Les rayons des librairies offrent de plus en plus de ces oeuvres romanesques inspirées de faits ou de personnages réels. Au premier rang des auteurs français, on pense tout de suite à Régis Jauffret qui s'est offert récemment DSK, un peu avant le banquier Stern et l'affaire Fritzl, cette abominable histoire d'inceste qui se déroulait en Autriche. Lola Lafon, elle, est allée voir du côté de Nadia Comaneci. Qu'y a-t-il de commun entre ces romans et le livre de Michael Mention, Fils de Sam ? Le réel ? Certes, mais encore faut-il voir comment ce réel est traité, trituré, rendu par l'auteur. Et c'est une des questions que pose ce livre.
"Son of Sam", alias David Berkowitz, a semé la terreur à New York à la fin des années 70. Arrêté en 1977, Berkowitz purge encore aujourd'hui sa peine à vie. Il a rejoint l'église évangélique chrétienne "Born again" et fait entendre sa voix "via" YouTube, notamment dans cette courte interview réalisée par... l'American Bible Society. S'il a beaucoup défrayé la chronique et suscité de nombreux ouvrages aux Etats-Unis, la France n'avait jusqu'à présent conservé son souvenir qu'à travers le film de Spike Lee avec Adrian Brody, Summer of Sam. Et pourtant, la trajectoire de cet homme soulève des coins de tapis sous lesquels il ne fait pas très propre.
C'est ce qu'a fait Michael Mention dans ce livre à la forme singulière. Mi-documentaire, mi-roman, ce texte revient de façon presque clinique sur le contexte : les Etats-Unis des années 70. Charles Manson et l'affaire Sharon Tate, sectes satanistes, scientologie, Viet Nam, traumatisme post-Kennedy, méthodes de la CIA... Autant d'éléments qui créent le climat particulièrement nauséabond qui aboutit, en été 77, en pleine canicule, à l'arrestation de Berkowitz, mettant fin à une longue cavale meurtrière et à un bilan criminel lourd : 6 morts et plusieurs blessés. Michael Mention rouvre toutes les pistes, y compris celles qui ont été négligées lors de l'enquête. Voilà pour l'aspect "document" du livre, qui reproduit un grand nombre de photos et de fac-similés des écrits de Berkowitz, faisant aussi largement appel à la musique de l'époque, du rock au disco...

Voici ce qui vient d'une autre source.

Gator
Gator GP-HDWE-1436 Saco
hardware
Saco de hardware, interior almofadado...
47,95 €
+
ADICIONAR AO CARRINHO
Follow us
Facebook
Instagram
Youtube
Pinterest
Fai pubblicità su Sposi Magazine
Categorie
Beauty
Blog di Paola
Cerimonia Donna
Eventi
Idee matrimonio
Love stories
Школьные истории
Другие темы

Mais là où Mention se révèle vraiment, c'est dans la partie romancée de l'histoire, celle où il s'insinue littéralement dans la tête de Berkowitz. Là, il utilise la biographie et les déclarations de l'homme pour façonner un discours où il éructe, geint, crie, explique, analyse. On voit littéralement se développer sous nos yeux la folie de l'homme, l'emprise sous laquelle il se débat, ses élaborations mentales effroyables, pitoyables. Il raconte ses crimes avec une froideur littéralement glaçante, traitant ses victimes comme autant d'objets, s'apitoyant sur son propre sort... Un homme totalement déconstruit, aux abois, et pour lequel néanmoins on n'éprouve jamais la moindre empathie.

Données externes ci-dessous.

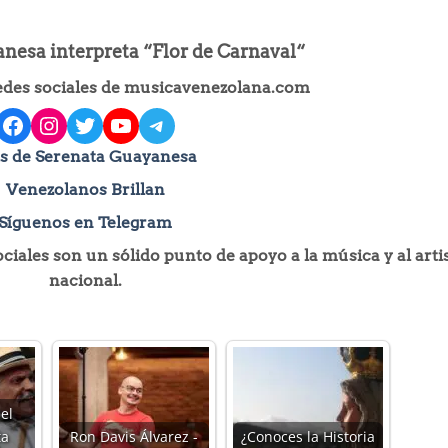
nesa interpreta “Flor de Carnaval“
redes sociales de musicavenezolana.com
facebook
instagram
Twitter
YouTube
Telegram
s de Serenata Guayanesa
Venezolanos Brillan
Síguenos en Telegram
iales son un sólido punto de apoyo a la música y al arti
nacional.
el
ta
Ron Davis Álvarez -
¿Conoces la Historia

A noter aussi, le travail sur la typographie et la mise en pages, particulièrement réussie. Un regret au passage: une relecture de plus n'aurait pas été de trop. Certaines coquilles piquent les yeux...
Et pour en revenir à notre question du début, à l'issue de cette lecture, on a vraiment envie de demander à l'auteur quelle a été sa motivation, pourquoi il a choisi de se glisser dans la peau de ce tueur-là. Mieux approcher la vérité ? Comprendre les mécanismes qui font d'un homme très ordinaire un monstre criminel ? Pour le lecteur en tout cas, l'expérience est passionnante, même si on préfère au final le Michael Mention romancier qui donne vie à ce personnage incroyable au Michael Mention essayiste.